Le chef des droits de l’homme de l’ONU condamne le durcissement des peines pour enfants en Turquie
Les points importants
- Amendements controversés : Le chef des droits de l'homme de l'ONU s'inquiète des modifications législatives turques qui alourdissent les peines pour les enfants et imposent un placement en centre fermé.
- Peines sévères : Les enfants de 12 à 18 ans risquent jusqu'à 27 ans de prison pour certains crimes, en contradiction avec les normes internationales.
- Appel à la révision : L'ONU exhorte la Turquie à respecter la Convention des droits de l'enfant, qui prévoit l'emprisonnement des mineurs en dernier recours.
Le chef des droits de l’homme des Nations unies a condamné jeudi les amendements législatifs adoptés par le Parlement turc, qui alourdissent les peines de prison pour les enfants et les obligent à commencer leur peine dans des établissements fermés pour mineurs.
Ces modifications de la loi sur la protection de l’enfance remplacent la pratique qui consistait à placer directement les enfants dans des institutions de réinsertion à vocation éducative. Les transferts depuis les établissements fermés dépendront désormais d’une évaluation, selon le bureau des droits de l’homme de l’ONU.
Le Haut-Commissaire des Nations unies aux droits de l’homme, Volker Türk, s’est dit « alarmé » par ces changements.

▸ MATÉRIEL FOURNI
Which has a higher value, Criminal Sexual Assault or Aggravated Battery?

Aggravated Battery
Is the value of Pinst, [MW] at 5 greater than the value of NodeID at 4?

▸ CONSIGNES
**1.** Recopiez mot pour mot le passage de l'article sur les peines des enfants en Turquie qui s'ouvre sur « - Appel à la » et se clôt sur « l’homme de l’ONU. ».
**2.** Relevez les intitulés placés en tête de chaque point dans « Les points importants » de l'article sur les peines des enfants en Turquie.
**3.** Rédigez la suite de l'article sur les peines des enfants en Turquie après sa dernière phrase.
Les lignes ne sont d'aucune utilité ici.

▸ RÉPONSES ATTENDUES
**1.**
- Appel à la révision : L'ONU exhorte la Turquie à respecter la Convention des droits de l'enfant, qui prévoit l'emprisonnement des mineurs en dernier recours.
Le chef des droits de l’homme des Nations unies a condamné jeudi les amendements législatifs adoptés par le Parlement turc, qui alourdissent les peines de prison pour les enfants et les obligent à commencer leur peine dans des établissements fermés pour mineurs.
Ces modifications de la loi sur la protection de l’enfance remplacent la pratique qui consistait à placer directement les enfants dans des institutions de réinsertion à vocation éducative. Les transferts depuis les établissements fermés dépendront désormais d’une évaluation, selon le bureau des droits de l’homme de l’ONU.

**2.**
- Amendements controversés
- Peines sévères
- Appel à la révision

**3.**
Je suis préoccupé par les récentes modifications législatives en Turquie, qui pourraient conduire à condamner des enfants à la réclusion à perpétuité.
Il est essentiel que ces dispositions soient modifiées afin d’être pleinement conformes aux obligations de la Turquie en vertu du droit international des droits de l’homme.https://t.co/yB19ME53HS
— Volker Türk (@volker_turk) 13 août 2026
« Bien que certaines propositions puissent être positives, comme celles visant à assurer une meilleure coordination entre les services de protection de l’enfance et d’éducation et à empêcher les enfants d’accéder aux armes à feu, d’autres soulèvent de sérieuses préoccupations en matière de droits humains », a déclaré Türk.
« Il est essentiel que la loi soit modifiée pour garantir que toutes ses dispositions soient pleinement conformes aux obligations de la Turquie en vertu du droit international des droits de l’homme, y compris en matière de droits de l’enfant. »
Les amendements alourdissent les peines de prison pour les enfants âgés de 12 à 18 ans. Les enfants de 15 à 18 ans reconnus coupables de crimes passibles de la réclusion criminelle à perpétuité avec une période de sûreté, notamment d’homicide volontaire, pourraient écoper de peines allant de 19 à 27 ans de prison.
Ceux reconnus coupables de crimes passibles de la réclusion criminelle à perpétuité pourraient recevoir des peines allant de 15 à 18 ans.
Le bureau des droits de l’homme de l’ONU a exhorté la Turquie à maintenir un système de justice pour mineurs qui concilie responsabilité et réinsertion.
Le droit international des droits de l’homme n’autorise l’emprisonnement des enfants qu’en dernier recours et pour la période la plus courte possible, a rappelé le bureau.
Les peines d’emprisonnement à perpétuité et les longues périodes de détention pour les enfants vont à l’encontre des protections prévues par la Convention des Nations unies relative aux droits de l’enfant, a-t-il ajouté.